==== AVAILABLE RECORDS

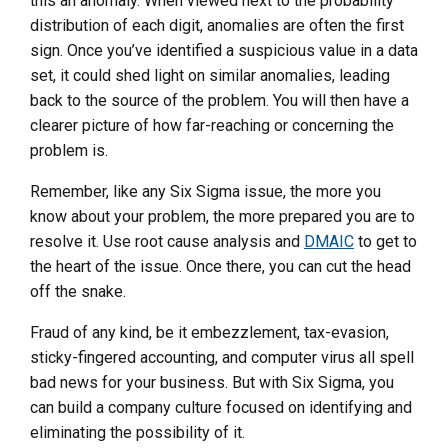
this an anomaly. When viewed next to the probability
distribution of each digit, anomalies are often the first
sign. Once you’ve identified a suspicious value in a data
set, it could shed light on similar anomalies, leading
back to the source of the problem. You will then have a
clearer picture of how far-reaching or concerning the
problem is.
Remember, like any Six Sigma issue, the more you
know about your problem, the more prepared you are to
resolve it. Use root cause analysis and
DMAIC
to get to
the heart of the issue. Once there, you can cut the head
off the snake.
Fraud of any kind, be it embezzlement, tax-evasion,
sticky-fingered accounting, and computer virus all spell
bad news for your business. But with Six Sigma, you
can build a company culture focused on identifying and
eliminating the possibility of it.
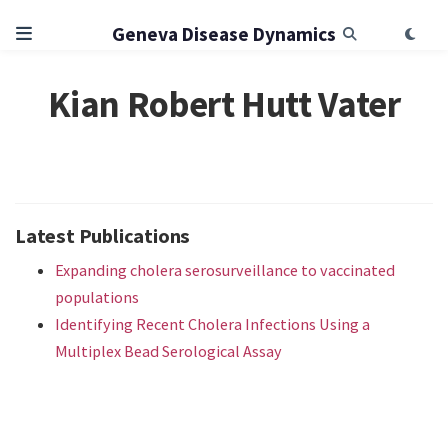
Geneva Disease Dynamics
Kian Robert Hutt Vater
Latest Publications
Expanding cholera serosurveillance to vaccinated
populations
Identifying Recent Cholera Infections Using a
Multiplex Bead Serological Assay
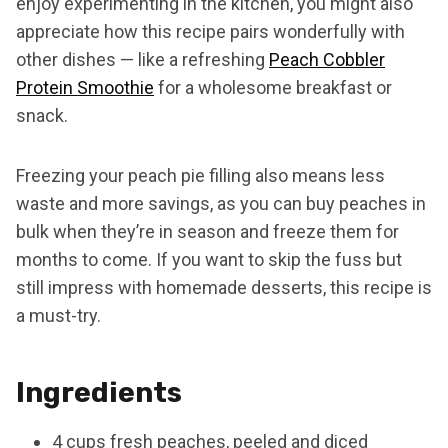
enjoy experimenting in the kitchen, you might also
appreciate how this recipe pairs wonderfully with
other dishes — like a refreshing
Peach Cobbler
Protein Smoothie
for a wholesome breakfast or
snack.
Freezing your peach pie filling also means less
waste and more savings, as you can buy peaches in
bulk when they’re in season and freeze them for
months to come. If you want to skip the fuss but
still impress with homemade desserts, this recipe is
a must-try.
Ingredients
4 cups fresh peaches, peeled and diced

========

▸ **WHAT YOU ARE ASKED TO DO**: Only the span from the line with "waste and more" through the final line of the records goes in the output, each line unchanged.

▸ **EXERCISE OUTPUT**:
waste and more savings, as you can buy peaches in
bulk when they’re in season and freeze them for
months to come. If you want to skip the fuss but
still impress with homemade desserts, this recipe is
a must-try.
Ingredients
4 cups fresh peaches, peeled and diced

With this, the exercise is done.